In accordance with Art. 11.8. http://www.ohiou.edu/phylocode/art11.html
> Actual respect to why the element is referred to as "cross-ankle"
It isn't. Crus = lower leg/shin; declension: cruris, cruri, crurem,
crure...; crux = cross, declension: crucis, cruci, crucem, cruce... -- IMHO
the name makes quite good reference to the fact that in this clade('s known
members) the calcaneum (part of the ankle) is functionally not a part of the
lower leg, as usual, but of the foot.
> *Draco*? *Lacerta.* It's called Lacertilia for a reason, not "Dracia."
> *Chelonia*? *Testudo.* It's called Testudines (or Testudinata, take your
> pick) for a reason. Chelonida has been used as a slightly different clade,
> but almost interchangeably. Depends on the accepted main specifier.
Never seen Chelonida. Chelonomorpha is/was used by those few who want to
have turtles (without other anapsids) as a reptilian subclass. But I agree
that *Testudo* is historically much better suited as a specifier.
> <I'd like a solution similar to *Sauropoda* -- *Eusauropoda* --
> *Neosauropoda*, *Theropoda* -- "Eutheropoda" -- *Neotheropoda* and *Aves*
> -- *Euornithes* -- *Neornithes*.>
> There is no "Ornithes" ...
I know. But Greek ornithes and Latin aves mean the same.
> << Archosauromorpha von Huene 1946 = Node (Protorosaurus speneri +
> Rhynchosaurus articeps + Caiman crocodilus).>>
> I wonder if we should be using *Archosaurus rossicus*?
No. *Archosaurus* is derived from Archosauria (it's the oldest known, and
therefore the "primordial" and "archetypical", member), not the other way
around, therefore Art. 11.8 does not hold.
> I know the name
> was coined post-Archosauria. Gauthier/deQuieroz/etal., guys should note
> the recommendation that the specifier for a clade, if named AFTER a taxon,
> should include that taxon. *Rhynchosaurus* should not be used, rather
> *Sphenodon,* since Rhynchocephalia was named to include IT,
but *Rhynchocephalia* is a member of *Lepidosauria*, not of
*Archosauromorpha*, see above.
> <Perhaps just to be really certain, so that the BANDits can't complain?>
> Archosauria should only be anchored on living taxa, likely as a crown,
> as was and has been used since.
I disagree, see above. Use a crocodile, some nonavian dinosaur(s), and
perhaps some "thecodont(s)".
> Indeed. Diapsida = ("separation of the quadratojugal, jugal,
> postorbital, and squamosal around a fenestra separate from the 'temporal'
> fenestra" in *Lacerta agilis*).
This would be the lower temporal fenestra. It would be more secure to use
the upper one, which you interestingly call "the 'temporal' fenestra".

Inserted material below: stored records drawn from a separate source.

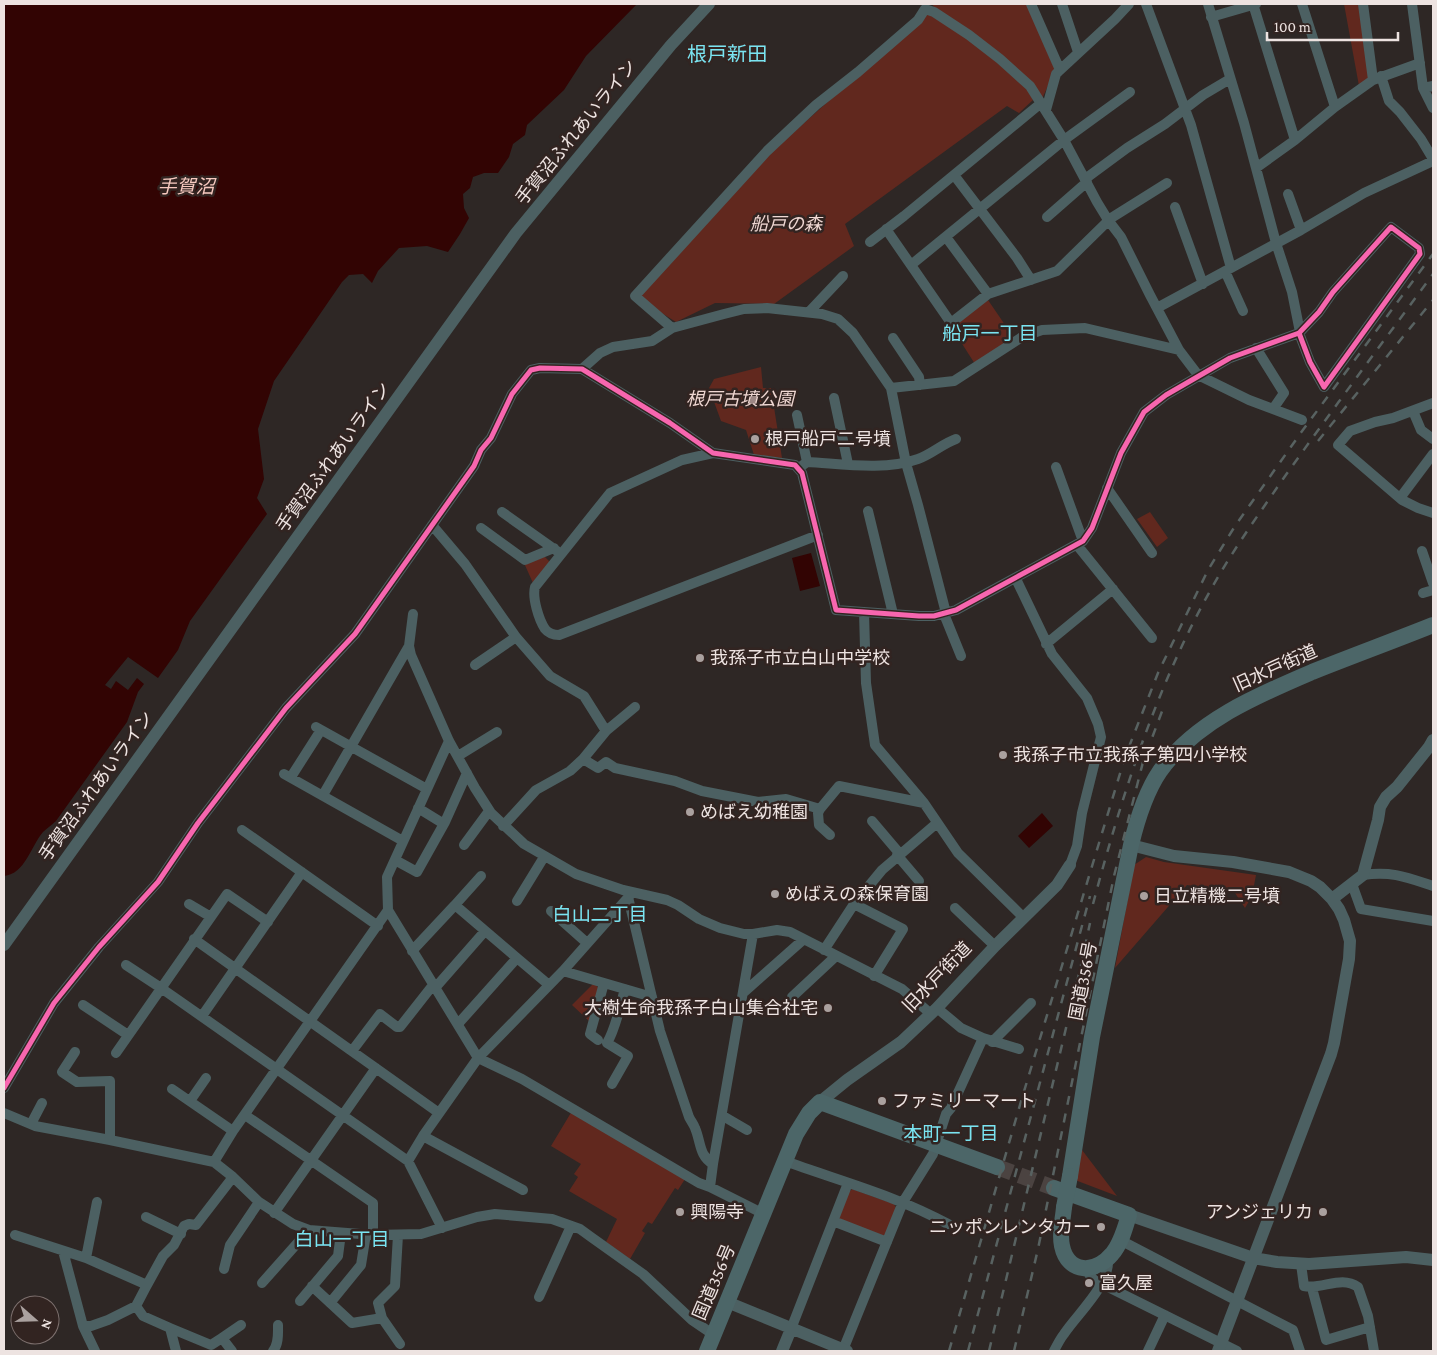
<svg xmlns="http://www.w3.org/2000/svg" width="1437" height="1355" viewBox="0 0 1437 1355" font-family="'Crimson Pro','Noto Sans JP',serif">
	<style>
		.green { fill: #61281e }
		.water { fill: #320403 }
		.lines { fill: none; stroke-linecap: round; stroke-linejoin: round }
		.trunk-tunnel { stroke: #4b4341; stroke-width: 16; stroke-dasharray: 16 8; stroke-linecap: butt }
		.minor { stroke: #4c6062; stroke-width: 10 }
		.tertiary { stroke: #4c6062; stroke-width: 12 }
		.trunk { stroke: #4c6668; stroke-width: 16 }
		.rail { stroke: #586261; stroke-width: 2.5; stroke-dasharray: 9 9; stroke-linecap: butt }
		.trunk-bridge { stroke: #4c6668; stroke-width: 16 }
		.cycleway-casing { stroke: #322421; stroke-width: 8 }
		.cycleway { stroke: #f766af; stroke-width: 5 }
		.poi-dot { fill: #aaa19f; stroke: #322421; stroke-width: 2 }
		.labels { text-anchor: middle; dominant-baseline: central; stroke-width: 5; stroke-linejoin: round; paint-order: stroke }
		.street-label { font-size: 18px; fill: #ede3e1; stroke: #322421 }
		.park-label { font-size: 18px; font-style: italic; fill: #efd7d2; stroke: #322421 }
		.poi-label { font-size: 18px; fill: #ede3e1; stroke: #322421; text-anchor: start }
		.water-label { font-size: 19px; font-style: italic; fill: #f7c9bf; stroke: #322421 }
		.neighbourhood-label { font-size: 19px; fill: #7ae4f1; stroke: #322421 }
		.quarter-label { font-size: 20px; fill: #7ae4f1; stroke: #322421 }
	</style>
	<rect width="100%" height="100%" fill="#2e2725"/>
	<path class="green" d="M934,4H1027L1055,70L1042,99L1033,84L933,6Z
		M1344,4H1360L1370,79L1359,86Z
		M926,14H929L968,37L1027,89L1033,100L1019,113L1007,106L845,224L854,246L774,304L715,303L676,322L652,307L642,297L641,294L766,157Z
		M988,300L1014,338L975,364L950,325Z
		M761,367L763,388H771L782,458L754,455L746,430L721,421L709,388L714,379Z
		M1150,512L1168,538L1157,547L1137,519Z
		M544,556L550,562L533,583L524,563Z
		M1146,857L1164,862L1256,875L1252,896L1245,908L1235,893L1187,885L1115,968L1134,865Z
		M593,984L596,985L599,989L589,1021L572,1005Z
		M572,1111L685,1179L678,1190L675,1188L652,1224L648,1222L642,1231L645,1233L630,1259L606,1242L617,1219L569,1191L578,1177L574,1174L581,1164L551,1146Z
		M1079,1146L1117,1196L1075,1180Z
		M852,1189L894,1204L896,1208L885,1236L840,1221L839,1218L849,1192Z"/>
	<path class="water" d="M4,4H637L586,56L564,90L527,125L525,135L513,144L509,157L498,173H484L473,177L470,188L463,194L464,208L469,218L460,234L448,252L427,246L399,248L378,271L372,283L363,274L349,275L342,282L274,381L258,429L264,479L257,498L267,514L190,621L178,650L158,678L128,657L105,685L111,689L116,681L128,690L137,678L144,684L138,692L127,722L56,821C52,825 47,828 43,832C31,846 25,874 4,876Z
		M811,553L820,586L800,591L792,558Z
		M1042,813L1053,826L1029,848L1018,836Z"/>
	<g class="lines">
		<path class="trunk-tunnel" d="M997,1167L1054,1188"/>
		<path class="minor" d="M1031,4L1060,70L1115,19L1129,4
			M1062,4L1078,52
			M1146,4L1191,125L1231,268
			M1208,4L1244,123L1276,243L1292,292L1300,332
			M1253,4L1295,140L1256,168
			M1302,4L1335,107
			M1363,4L1373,80
			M1412,4L1423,88L1433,108
			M1211,17L1256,4
			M1381,76L1389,101L1400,112L1421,139L1433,159
			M1423,88L1433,86
			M1046,110L1056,74L1060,70
			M1295,140L1335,107L1373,80L1420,63
			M954,175L1017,258L1031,280
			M1085,179L1127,148L1165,124L1203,95L1230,79
			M1288,194L1301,230
			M1175,207L1203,284
			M1047,217L1087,182
			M1108,220L1167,183
			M886,229L951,323L988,294L1057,271L1108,221
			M946,237L988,294
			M870,242L904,216L1040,104
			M911,265L1064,140L1130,92
			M1225,271L1243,311
			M1157,308L1301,230L1364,193L1433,161
			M809,312L843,276
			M672,328L635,296L767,151L816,105L858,72L918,20L925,9L934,12L969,35L1000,59L1030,86L1064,140L1097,202L1108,220L1121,237L1150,295L1179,350L1198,375L1249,400L1302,420
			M893,338L919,377L920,385
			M1256,348L1284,393L1273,409
			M582,369L600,353L613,347L652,341L672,328L724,314L744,309L767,308L822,314L838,319L853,333L891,388L954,381L1022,337L1042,330L1085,328L1179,350
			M891,388L906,463L918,505L946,613
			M834,398L848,464
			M1433,403L1393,418L1375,422L1350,431L1338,445L1402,500L1418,508L1433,513
			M1413,411L1421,430L1433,439
			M797,415L807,462
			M713,453L682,460L610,493L535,587C532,598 539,620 545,629C549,634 554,635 559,635L818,535
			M1056,467L1083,541
			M799,468L807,462C843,464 884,471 918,459C932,454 942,444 956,439
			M1107,488L1152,553
			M1400,498L1433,454
			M868,511L893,614
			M502,512L557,551
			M432,525L465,564L516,637L550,676L584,696L606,731
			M481,528L525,560L554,548
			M1077,545L1152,638
			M1422,551L1433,583
			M1016,579L1052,654L1087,698L1098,724L1101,737L1082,813L1077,846L1070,865
			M1423,593L1433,590
			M864,612L866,683L875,745L924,803L958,853L1024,918
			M413,614L409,646L411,655L449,741L475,788L491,813L524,844L576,874L623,890L667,900L678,905L699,919L720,928L744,934H753L777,930L790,932L902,989L931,1014
			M944,614L961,656
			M1046,644L1113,589
			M475,665L516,637
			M316,727L427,789
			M449,741L387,877L388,910L478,1058L522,1079L699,1183L710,1187
			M458,756L497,732
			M583,759L598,768L606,762L615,768L675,781L702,791L758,802L786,799L820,809L839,786L924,803
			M284,774L403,841
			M291,777L321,730
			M323,795L409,646
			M418,808L444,824
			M820,809L818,813L819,825L830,835
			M872,821L900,854
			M503,826L536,790L570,771L583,759L606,731L635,707
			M242,830L378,926
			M464,845L489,811
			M897,855L919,881
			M395,860L417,872L445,822L467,773
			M1363,875C1392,871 1406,877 1433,886
			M1352,884L1361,909L1433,921
			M628,897L660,1031L689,1117C691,1121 694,1125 695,1128C701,1142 699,1156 713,1164L710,1187L764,1214
			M517,901L544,857
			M189,904L211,917
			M854,904L903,929L874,976
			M455,905L481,876
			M955,908L995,946
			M551,911L587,943
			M194,939L439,1113
			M824,950L854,904L882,870L937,823
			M412,951L455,905L517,958L458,1024
			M517,958L549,985
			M126,965L161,988L408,1161L423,1136L478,1058L563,971L632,893
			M563,971L652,997
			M435,988L485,931
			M743,993L804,939
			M792,997L836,956
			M83,1005L128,1035
			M937,1008L961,1028L983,1038L1019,1049
			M202,1016L302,872
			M598,1040L590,1034L604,983
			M992,1042L1031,1003
			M352,1051L380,1014L397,1027H400L433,985
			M75,1052L62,1072L77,1082L110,1081V1140L214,1162L233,1177L259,1202L293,1224L309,1230L373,1235L421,1234L477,1217L495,1214L552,1219L580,1229L591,1237L643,1274L692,1320L714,1335
			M116,1053L227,894L268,922
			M612,1084L628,1056L607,1043C616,1028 620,1006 625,989
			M4,1088L54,1003L99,947L158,882L198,823L286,708L355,634L474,466L481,450L491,438L512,394L531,370L540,368L582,369L670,423L713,453L795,465L802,473L836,610L919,616H934L956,610L1083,541L1092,528L1121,453L1144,412L1166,395L1230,358L1299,333L1300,332L1319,312L1333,292L1391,227L1419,248L1420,254L1324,387L1310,362L1299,333
			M172,1089L233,1131
			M190,1101L206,1078
			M4,1113L35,1126L110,1140
			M245,1115L373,1203V1235
			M723,1116L747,1130
			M31,1124L42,1103
			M423,1136L523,1190
			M408,1161L442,1228
			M785,1161C840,1181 897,1196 948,1224
			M214,1162L233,1131L388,910
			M713,1164L753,934
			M274,1213L376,1068
			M146,1217L181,1234
			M833,1221L887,1242
			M15,1235L86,1258L147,1285L163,1256L174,1245L184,1226L189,1224L196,1225L233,1177
			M398,1235L395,1286L378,1303L382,1318L400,1344
			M1120,1240L1293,1330L1300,1351
			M63,1251L83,1326H91L108,1320L136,1306L147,1285
			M86,1258L97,1202
			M1301,1264L1304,1286C1322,1290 1341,1275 1358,1287L1368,1316L1374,1351
			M224,1269L230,1245L259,1202
			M1088,1269L1089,1274L1094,1280L1237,1351
			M262,1283L309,1230
			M312,1286L352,1323L382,1318
			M1312,1288L1326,1340L1370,1327
			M539,1297L571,1226
			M300,1301L338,1256L341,1233
			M330,1303L361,1265L366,1234
			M136,1306L143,1316L170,1328L176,1351
			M83,1326L95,1351
			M170,1328L211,1345L222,1338
			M791,1329L848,1183
			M843,1350L903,1202L933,1154L946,1114L951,1108L983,1038
			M232,1351L222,1338L241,1325
			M273,1351C279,1344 278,1333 278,1325
			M1054,1351C1057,1345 1060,1339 1064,1334C1078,1313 1110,1285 1108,1259
			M1148,1351L1165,1315"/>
		<path class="tertiary" d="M1131,845L1174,856L1233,862L1289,872L1311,881L1320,887L1332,899L1339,909L1344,920L1350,941L1349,959L1334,1043L1331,1054L1218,1351
			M1332,899L1363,875L1378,820L1380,807L1386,797L1397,787L1429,747L1433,740
			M4,945L516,233L671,45L709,4
			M820,1102L847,1080L901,1042L937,1008L995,946L1057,885L1070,865
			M1129,1215L1253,1258L1277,1262L1309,1264L1406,1257L1433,1260
			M727,1302L847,1351
			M782,1351L791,1329"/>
		<path class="trunk" d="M1070,1176L1092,1037L1131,845C1137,820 1145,793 1160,771C1196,721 1258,695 1312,672C1352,656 1393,641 1433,625
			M1054,1188L1129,1215C1125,1228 1121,1244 1112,1254C1095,1274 1068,1274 1062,1246C1059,1233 1063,1220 1064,1207
			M707,1351L796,1134L809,1113L820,1102L997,1167"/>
		<path class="rail" d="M1318,441L1433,300
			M1093,904C1123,791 1159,678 1218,577C1238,543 1261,511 1283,479C1332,410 1383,342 1433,274
			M949,1351L1022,1098L1125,757L1158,673L1208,570L1235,526L1300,434L1433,254
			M968,1351L1090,896
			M989,1351L1082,961L1090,923
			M1014,1351L1038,1249L1114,876L1143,762L1164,706"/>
		<path class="trunk-bridge" d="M1064,1207L1070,1176"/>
		<defs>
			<path id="cycleway" d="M4,1088L54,1003L99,947L158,882L198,823L286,708L355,634L474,466L481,450L491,438L512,394L531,370L540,368L582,369L670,423L713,453L795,465L802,473L836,610L919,616H934L956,610L1083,541L1092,528L1121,453L1144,412L1166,395L1230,358L1299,333L1300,332L1319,312L1333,292L1391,227L1419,248L1420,254L1324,387L1310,362L1299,333"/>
		</defs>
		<use href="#cycleway" class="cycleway-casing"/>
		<use href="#cycleway" class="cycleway"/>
	</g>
	<g class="poi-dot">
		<circle cx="755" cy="439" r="5"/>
		<circle cx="700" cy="658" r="5"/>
		<circle cx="1003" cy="755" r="5"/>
		<circle cx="690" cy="812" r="5"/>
		<circle cx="775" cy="894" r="5"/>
		<circle cx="1144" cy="896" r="5"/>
		<circle cx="828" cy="1008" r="5"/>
		<circle cx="882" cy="1101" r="5"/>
		<circle cx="680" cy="1212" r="5"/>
		<circle cx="1323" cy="1212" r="5"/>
		<circle cx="1101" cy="1227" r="5"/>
		<circle cx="1089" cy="1283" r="5"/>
	</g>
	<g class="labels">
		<g class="street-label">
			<text transform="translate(576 132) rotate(-51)">手賀沼ふれあいライン</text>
			<text transform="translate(333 457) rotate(-54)">手賀沼ふれあいライン</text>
			<text transform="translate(1275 668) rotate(-24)">旧水戸街道</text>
			<text transform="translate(96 786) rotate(-54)">手賀沼ふれあいライン</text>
			<text transform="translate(937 977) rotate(-46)">旧水戸街道</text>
			<text transform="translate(1083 981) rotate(-79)">国道356号</text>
			<text transform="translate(714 1282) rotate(-67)">国道356号</text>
		</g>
		<g class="park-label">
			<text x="786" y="224">船戸の森</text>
			<text x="740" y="399">根戸古墳公園</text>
		</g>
		<g class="poi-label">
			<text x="765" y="439">根戸船戸二号墳</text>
			<text x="710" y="658">我孫子市立白山中学校</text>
			<text x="1013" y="755">我孫子市立我孫子第四小学校</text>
			<text x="700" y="812">めばえ幼稚園</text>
			<text x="785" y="894">めばえの森保育園</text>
			<text x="1154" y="896">日立精機二号墳</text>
			<text x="818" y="1008" text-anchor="end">大樹生命我孫子白山集合社宅</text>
			<text x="892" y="1101">ファミリーマート</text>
			<text x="690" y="1212">興陽寺</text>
			<text x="1313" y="1212" text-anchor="end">アンジェリカ</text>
			<text x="1091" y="1227" text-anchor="end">ニッポンレンタカー</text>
			<text x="1099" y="1283">富久屋</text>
		</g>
		<g class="water-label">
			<text x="186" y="186">手賀沼</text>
		</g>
		<g class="neighbourhood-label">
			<text x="990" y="333">船戸一丁目</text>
			<text x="600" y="914">白山二丁目</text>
			<text x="951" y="1133">本町一丁目</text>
			<text x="342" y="1239">白山一丁目</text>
		</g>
		<g class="quarter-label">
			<text x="727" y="54">根戸新田</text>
		</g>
	</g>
	<rect width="1437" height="1355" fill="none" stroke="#ede3e1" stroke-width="10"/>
	<g transform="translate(35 1320) rotate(110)"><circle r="24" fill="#322421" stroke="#7d706e"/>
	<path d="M0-4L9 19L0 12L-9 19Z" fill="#aaa19f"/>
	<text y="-8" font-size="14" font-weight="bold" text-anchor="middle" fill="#ede3e1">N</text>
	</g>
	<path d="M1267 32v8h131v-8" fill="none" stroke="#ede3e1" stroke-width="2.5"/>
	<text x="1274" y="32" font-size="15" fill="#ede3e1" stroke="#322421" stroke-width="4" paint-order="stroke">100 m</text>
</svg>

> Of course, this is also probably a
> transformational suite for which the series is not well documented.
Either there is a hole, or there is none. Or so I think.
> The case seems to be wishy-washy for Ichthyopterygia.
Which seemingly belongs to the diapsid crown-group.
> Wow. The fossil lineage of neornitheans.... Aves should be used for the
> crown, and Neornithes the internal node for Palaeognathae + Neognathae (AS
> USED). Good lord. People want *Archaeopteryx* as a member of Aves too bad.
You have overlooked that (Palaeognathae + Neognathae) IS the crown-group!
Neornithes-Palaeognathae-Neognathae is a node-stem triplet, the
Palaeo-Neognathae split is _the_ basal split of the avian crown-group. -- If
you're incontent with Archie being a specifier for *Aves*, wait for the
stem-based definition I'll propose in my 5-minute talk about *Aves*.
> <<And isn't the type species of Stegosaurus S. armatus? Why does he use
> S. stenops? Wagner knows to use S. armatus.>>
> Well, NO one should be using *S. armatus* since right now its mostly
> inside a mudstone block and half-prepared and has NEVER been described in
> detail or in use of comparative study. I would prefer resetting the type
> to *S. stenops,* but that may not be wise.
Or we should just wait for the preparation and description!